# Work to complete:
Exactly as they appear, restate the lines of the material, from the first through the one containing "ring pip: (348, 229)".

# Available data:
== Segment start ==
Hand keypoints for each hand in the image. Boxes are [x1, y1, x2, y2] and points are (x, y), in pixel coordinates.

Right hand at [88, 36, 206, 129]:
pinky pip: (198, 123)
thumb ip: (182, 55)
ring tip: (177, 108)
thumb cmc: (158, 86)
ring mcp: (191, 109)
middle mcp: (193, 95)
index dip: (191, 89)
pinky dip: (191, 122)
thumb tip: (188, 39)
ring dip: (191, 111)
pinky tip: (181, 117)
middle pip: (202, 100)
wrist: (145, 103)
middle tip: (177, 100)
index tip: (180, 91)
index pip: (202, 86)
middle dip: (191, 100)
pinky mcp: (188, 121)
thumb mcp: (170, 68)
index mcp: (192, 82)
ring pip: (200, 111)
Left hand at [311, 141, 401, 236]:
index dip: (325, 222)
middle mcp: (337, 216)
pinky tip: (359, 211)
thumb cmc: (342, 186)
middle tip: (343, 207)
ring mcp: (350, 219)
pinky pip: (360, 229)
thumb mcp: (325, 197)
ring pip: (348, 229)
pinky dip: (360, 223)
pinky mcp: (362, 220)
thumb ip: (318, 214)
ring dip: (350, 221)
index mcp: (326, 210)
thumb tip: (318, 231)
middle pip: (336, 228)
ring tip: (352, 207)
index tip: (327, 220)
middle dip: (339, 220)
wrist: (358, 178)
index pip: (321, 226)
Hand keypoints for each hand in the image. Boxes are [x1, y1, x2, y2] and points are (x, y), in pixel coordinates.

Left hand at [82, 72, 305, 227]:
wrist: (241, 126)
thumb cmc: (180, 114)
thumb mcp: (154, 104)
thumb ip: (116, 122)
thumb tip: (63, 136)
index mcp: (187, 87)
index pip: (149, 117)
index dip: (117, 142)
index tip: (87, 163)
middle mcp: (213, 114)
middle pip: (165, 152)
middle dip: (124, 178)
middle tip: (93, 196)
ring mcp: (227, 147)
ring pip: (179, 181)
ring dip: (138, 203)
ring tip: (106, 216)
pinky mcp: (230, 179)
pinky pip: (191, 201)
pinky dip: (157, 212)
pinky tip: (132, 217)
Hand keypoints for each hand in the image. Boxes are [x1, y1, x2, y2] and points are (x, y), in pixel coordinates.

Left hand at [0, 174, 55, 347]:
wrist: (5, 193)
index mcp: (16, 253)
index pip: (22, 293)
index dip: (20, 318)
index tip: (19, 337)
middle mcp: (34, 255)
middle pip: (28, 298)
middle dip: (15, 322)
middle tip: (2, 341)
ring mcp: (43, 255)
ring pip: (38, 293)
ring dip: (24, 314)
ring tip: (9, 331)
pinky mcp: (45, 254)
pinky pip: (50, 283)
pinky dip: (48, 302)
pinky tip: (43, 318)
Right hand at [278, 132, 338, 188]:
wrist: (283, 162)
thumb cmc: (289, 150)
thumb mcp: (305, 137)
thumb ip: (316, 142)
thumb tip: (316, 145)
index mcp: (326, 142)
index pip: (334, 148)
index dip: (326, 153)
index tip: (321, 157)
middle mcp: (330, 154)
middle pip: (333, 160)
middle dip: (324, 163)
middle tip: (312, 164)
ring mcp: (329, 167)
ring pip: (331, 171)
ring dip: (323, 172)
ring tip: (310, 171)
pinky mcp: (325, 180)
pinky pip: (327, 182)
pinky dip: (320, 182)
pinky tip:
== Segment end ==
# Answer:
Hand keypoints for each hand in the image. Boxes are [x1, y1, x2, y2] and points are (x, y), in pixel coordinates.

Right hand at [88, 36, 206, 129]:
pinky pip: (198, 123)
thumb ip: (182, 55)
ring tip: (177, 108)
thumb cmc: (158, 86)
ring mcp: (191, 109)
middle mcp: (193, 95)
index dip: (191, 89)
pinky dip: (191, 122)
thumb tip: (188, 39)
ring dip: (191, 111)
pinky tip: (181, 117)
middle pip: (202, 100)
wrist: (145, 103)
middle tip: (177, 100)
index tip: (180, 91)
index pip: (202, 86)
middle dip: (191, 100)
pinky mcp: (188, 121)
thumb mcp: (170, 68)
index mcp: (192, 82)
ring pip: (200, 111)
Left hand at [311, 141, 401, 236]:
index dip: (325, 222)
middle mcp: (337, 216)
pinky tip: (359, 211)
thumb cmc: (342, 186)
middle tip: (343, 207)
ring mcp: (350, 219)
pinky pip: (360, 229)
thumb mcp: (325, 197)
ring pip: (348, 229)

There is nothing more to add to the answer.